DU honors Minnesota state senator for involvement, service
DU Minnesota State Chair Lee Ness (left) and Minnesota Lt. Gov. Carol Molnau (far right) present Minnesota state Sen. Pat Pariseau with framed letters of congratulations from DU President John Pope and Minnesota Gov. Tim Pawlenty.
You know you've done well when the president of DU sends you a personal note of appreciation. That's just what Minnesota state Sen. Pat Pariseau received at a ceremony held by DU, honoring her for her leadership in founding the DU Capitol Chapter and her 19 years of service as the volunteer area chairwoman of the chapter.

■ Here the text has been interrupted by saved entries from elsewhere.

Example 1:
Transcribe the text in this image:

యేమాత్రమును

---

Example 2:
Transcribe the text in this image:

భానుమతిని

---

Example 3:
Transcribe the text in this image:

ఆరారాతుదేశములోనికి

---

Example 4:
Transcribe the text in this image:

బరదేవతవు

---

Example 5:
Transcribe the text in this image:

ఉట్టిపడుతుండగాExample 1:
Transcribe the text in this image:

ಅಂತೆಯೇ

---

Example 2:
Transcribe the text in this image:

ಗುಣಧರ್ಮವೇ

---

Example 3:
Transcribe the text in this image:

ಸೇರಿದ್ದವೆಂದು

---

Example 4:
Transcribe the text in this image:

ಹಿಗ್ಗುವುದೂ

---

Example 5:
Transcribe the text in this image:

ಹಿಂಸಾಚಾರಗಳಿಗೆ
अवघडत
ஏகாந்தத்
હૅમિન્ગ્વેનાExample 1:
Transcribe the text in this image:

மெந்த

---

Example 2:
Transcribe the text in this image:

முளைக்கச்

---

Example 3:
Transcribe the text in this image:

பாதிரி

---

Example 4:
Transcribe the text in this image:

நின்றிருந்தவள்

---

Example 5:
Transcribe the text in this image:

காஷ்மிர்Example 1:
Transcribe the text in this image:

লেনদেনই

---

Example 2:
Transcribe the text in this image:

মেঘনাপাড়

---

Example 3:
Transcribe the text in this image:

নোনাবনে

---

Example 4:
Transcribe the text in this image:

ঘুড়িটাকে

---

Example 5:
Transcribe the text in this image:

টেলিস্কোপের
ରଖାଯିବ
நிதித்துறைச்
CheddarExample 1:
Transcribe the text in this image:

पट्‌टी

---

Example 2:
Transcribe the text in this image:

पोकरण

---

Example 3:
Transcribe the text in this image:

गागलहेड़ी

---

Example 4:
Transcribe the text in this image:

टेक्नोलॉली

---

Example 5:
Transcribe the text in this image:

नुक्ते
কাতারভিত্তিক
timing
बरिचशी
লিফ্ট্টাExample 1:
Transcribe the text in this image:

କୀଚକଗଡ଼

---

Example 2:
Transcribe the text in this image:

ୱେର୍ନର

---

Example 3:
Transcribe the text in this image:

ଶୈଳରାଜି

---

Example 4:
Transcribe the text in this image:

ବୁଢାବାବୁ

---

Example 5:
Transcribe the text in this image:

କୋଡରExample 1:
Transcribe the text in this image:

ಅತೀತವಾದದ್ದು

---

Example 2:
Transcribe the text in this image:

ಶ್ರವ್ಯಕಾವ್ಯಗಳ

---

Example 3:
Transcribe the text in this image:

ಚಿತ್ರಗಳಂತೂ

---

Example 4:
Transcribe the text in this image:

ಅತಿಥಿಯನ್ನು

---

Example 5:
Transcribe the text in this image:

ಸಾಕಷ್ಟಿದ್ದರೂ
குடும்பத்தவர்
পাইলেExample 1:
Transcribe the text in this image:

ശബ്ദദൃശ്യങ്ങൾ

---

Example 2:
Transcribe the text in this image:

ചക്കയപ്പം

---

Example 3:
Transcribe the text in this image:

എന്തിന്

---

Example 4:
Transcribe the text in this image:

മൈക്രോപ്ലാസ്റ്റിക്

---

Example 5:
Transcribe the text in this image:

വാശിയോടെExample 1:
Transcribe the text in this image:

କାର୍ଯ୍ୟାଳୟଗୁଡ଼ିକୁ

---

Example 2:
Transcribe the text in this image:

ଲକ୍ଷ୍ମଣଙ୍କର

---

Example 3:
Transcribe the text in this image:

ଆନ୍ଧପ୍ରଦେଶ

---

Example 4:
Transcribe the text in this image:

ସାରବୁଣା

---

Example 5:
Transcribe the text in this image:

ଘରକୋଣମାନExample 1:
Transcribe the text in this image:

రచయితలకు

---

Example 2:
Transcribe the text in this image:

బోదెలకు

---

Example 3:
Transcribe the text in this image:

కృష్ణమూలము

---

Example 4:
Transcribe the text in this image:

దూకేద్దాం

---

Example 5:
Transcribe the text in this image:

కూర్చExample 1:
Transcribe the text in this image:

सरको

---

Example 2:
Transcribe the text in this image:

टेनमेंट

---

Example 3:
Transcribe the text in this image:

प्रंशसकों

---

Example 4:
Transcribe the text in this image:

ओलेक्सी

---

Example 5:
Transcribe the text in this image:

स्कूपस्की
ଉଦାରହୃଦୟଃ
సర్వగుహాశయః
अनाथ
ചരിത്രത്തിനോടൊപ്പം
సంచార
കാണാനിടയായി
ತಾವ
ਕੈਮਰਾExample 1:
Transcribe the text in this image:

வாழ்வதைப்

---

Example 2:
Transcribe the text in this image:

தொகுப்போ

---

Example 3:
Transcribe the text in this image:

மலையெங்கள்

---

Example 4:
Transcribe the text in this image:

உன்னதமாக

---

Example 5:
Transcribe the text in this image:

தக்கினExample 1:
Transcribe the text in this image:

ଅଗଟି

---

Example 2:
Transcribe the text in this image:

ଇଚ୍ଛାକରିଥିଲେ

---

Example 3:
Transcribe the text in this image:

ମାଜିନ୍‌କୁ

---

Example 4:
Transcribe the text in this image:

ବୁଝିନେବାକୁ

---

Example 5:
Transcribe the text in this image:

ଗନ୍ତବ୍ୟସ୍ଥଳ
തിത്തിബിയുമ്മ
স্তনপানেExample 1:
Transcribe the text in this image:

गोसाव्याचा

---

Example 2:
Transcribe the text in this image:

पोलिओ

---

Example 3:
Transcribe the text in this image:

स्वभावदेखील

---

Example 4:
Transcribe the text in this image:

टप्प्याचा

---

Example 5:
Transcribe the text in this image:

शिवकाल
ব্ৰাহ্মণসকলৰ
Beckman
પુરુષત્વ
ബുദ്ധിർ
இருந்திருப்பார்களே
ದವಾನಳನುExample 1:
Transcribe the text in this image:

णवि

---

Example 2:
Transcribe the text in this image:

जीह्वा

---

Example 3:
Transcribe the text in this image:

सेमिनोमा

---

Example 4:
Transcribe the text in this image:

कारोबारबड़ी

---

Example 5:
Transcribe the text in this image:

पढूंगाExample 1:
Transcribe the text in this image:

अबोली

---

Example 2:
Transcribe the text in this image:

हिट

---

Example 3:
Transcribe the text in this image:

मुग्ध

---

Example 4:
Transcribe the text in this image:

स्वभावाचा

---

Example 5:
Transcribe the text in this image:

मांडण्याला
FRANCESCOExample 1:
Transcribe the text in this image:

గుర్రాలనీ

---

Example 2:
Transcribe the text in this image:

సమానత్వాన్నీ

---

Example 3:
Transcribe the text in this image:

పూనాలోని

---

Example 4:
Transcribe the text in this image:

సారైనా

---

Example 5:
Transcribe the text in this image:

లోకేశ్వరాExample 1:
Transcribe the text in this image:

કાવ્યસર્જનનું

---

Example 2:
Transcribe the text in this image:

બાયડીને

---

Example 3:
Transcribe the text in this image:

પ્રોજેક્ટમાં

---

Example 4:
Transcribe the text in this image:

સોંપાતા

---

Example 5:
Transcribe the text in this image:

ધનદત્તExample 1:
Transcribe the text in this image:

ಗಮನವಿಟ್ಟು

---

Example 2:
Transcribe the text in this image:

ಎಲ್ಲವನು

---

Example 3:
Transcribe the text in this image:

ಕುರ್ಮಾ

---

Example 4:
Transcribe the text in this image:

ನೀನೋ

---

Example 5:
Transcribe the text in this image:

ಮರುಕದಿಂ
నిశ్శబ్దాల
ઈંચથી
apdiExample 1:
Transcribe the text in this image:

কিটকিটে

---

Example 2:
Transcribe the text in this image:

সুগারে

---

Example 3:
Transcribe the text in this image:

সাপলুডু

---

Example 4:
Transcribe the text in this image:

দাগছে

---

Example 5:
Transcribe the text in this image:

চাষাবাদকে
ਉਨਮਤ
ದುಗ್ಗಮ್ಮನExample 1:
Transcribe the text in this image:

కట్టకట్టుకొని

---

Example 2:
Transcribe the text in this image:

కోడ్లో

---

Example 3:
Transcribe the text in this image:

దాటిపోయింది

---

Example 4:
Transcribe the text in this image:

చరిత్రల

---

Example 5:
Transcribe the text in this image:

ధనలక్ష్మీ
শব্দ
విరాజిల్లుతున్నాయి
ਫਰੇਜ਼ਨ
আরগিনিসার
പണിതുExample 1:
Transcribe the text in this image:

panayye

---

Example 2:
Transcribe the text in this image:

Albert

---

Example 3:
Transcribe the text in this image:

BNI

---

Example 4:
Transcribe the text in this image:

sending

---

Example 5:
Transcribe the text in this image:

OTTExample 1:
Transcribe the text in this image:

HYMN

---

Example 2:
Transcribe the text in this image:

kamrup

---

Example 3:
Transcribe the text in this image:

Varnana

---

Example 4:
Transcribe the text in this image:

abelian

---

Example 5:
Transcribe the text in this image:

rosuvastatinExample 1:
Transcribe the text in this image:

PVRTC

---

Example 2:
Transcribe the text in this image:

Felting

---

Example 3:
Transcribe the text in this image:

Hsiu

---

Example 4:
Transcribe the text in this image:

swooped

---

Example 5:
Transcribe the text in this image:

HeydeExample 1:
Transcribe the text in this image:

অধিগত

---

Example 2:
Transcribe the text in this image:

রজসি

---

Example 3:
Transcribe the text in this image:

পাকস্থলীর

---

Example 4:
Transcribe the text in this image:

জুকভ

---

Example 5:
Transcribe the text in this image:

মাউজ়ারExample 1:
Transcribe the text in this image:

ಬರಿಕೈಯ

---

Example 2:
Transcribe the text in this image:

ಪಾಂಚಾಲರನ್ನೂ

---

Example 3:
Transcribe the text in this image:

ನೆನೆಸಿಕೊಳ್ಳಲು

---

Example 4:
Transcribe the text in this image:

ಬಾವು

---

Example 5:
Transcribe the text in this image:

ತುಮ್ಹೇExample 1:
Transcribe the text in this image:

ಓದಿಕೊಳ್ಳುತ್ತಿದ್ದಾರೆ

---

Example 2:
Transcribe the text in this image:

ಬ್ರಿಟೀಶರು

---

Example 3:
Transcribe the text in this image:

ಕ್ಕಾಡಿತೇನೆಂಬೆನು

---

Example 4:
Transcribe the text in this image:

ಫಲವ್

With many of her state legislative colleagues also in attendance, Lt. Gov. Carol Molnau and DU Minnesota State Chair Lee Ness presented Sen. Pariseau with framed letters from Gov. Tim Pawlenty and DU President John Pope.
Pope congratulated her for the good will and recognition the committee has brought among state legislators and DU's partners.
"As an avid outdoors person with deep roots in farming and with a deep-seated conservation ethic, you set out to found the Capitol Chapter and what a job you have done," said Pope. "Yours is an extraordinary record of stewardship of the outdoors, not only to your home state and its citizens, but also to our conservation mission."
Pariseau says her involvement in DU came from her interest in maintaining the rights and options for citizens, especially youth, to enjoy outdoor sports, including hunting legitimate game.
"Ducks Unlimited seemed an obvious choice due to its efforts to conserve habitat and sustain waterfowl population for future generations," said Pariseau. "If you are interested in helping to further this great cause, the easiest way to get involved is to attend your local DU chapter events."
Today, the Capitol Chapter boasts 161 members and seven Bronze Sponsors and has raised over $143,000 for the ducks.
Members of Congress join with DU to learn more about national refuges
Last week, several staff members from DU's Governmental Affairs Office in Washington, D.C., attended a Congressional Sportsmen's Foundation (CSF) briefing called "Building Support for the National Wildlife Refuge System." DU was a sponsor of the event, which focused on the importance of adequately funding the National Wildlife Refuge System (NWRS).
Also attending the breakfast were members of the congressional Wildlife Refuge Caucus, Mr. Rowan Gould, acting director of the U.S. Fish and Wildlife Service, members of the CSF Board and members of the Cooperative Alliance for Refuge Enhancement (CARE) coalition.
This year marks the 15th anniversary of CARE, a national coalition of 22 hunting, wildlife, conservation and scientific organizations that work to educate Congress and the public about America's National Wildlife Refuge System. Ducks Unlimited is a founding member of this effort. CARE strives to raise awareness of the funding needs that accompany the preservation of the nation's refuge systems, which total more than 150 million acres.
Rep. Mike Thompson of California, speaking in support of the NWRS, pointed out the economic benefits the outdoors industry has on the nation's economy. Barton James, director of public policy at DU's Governmental Affairs Office in Washington, D.C., said the breakfast was a unique opportunity for DU to exhibit its ongoing support for the NWRS as well as its commitment to conservation. "There is no question about the important role refuges play in the conservation of the waterfowl resource. Briefings such as this are extremely valuable to conservation and outdoors organizations because they present a united front in our efforts to maintain the country's federal wildlife refuges."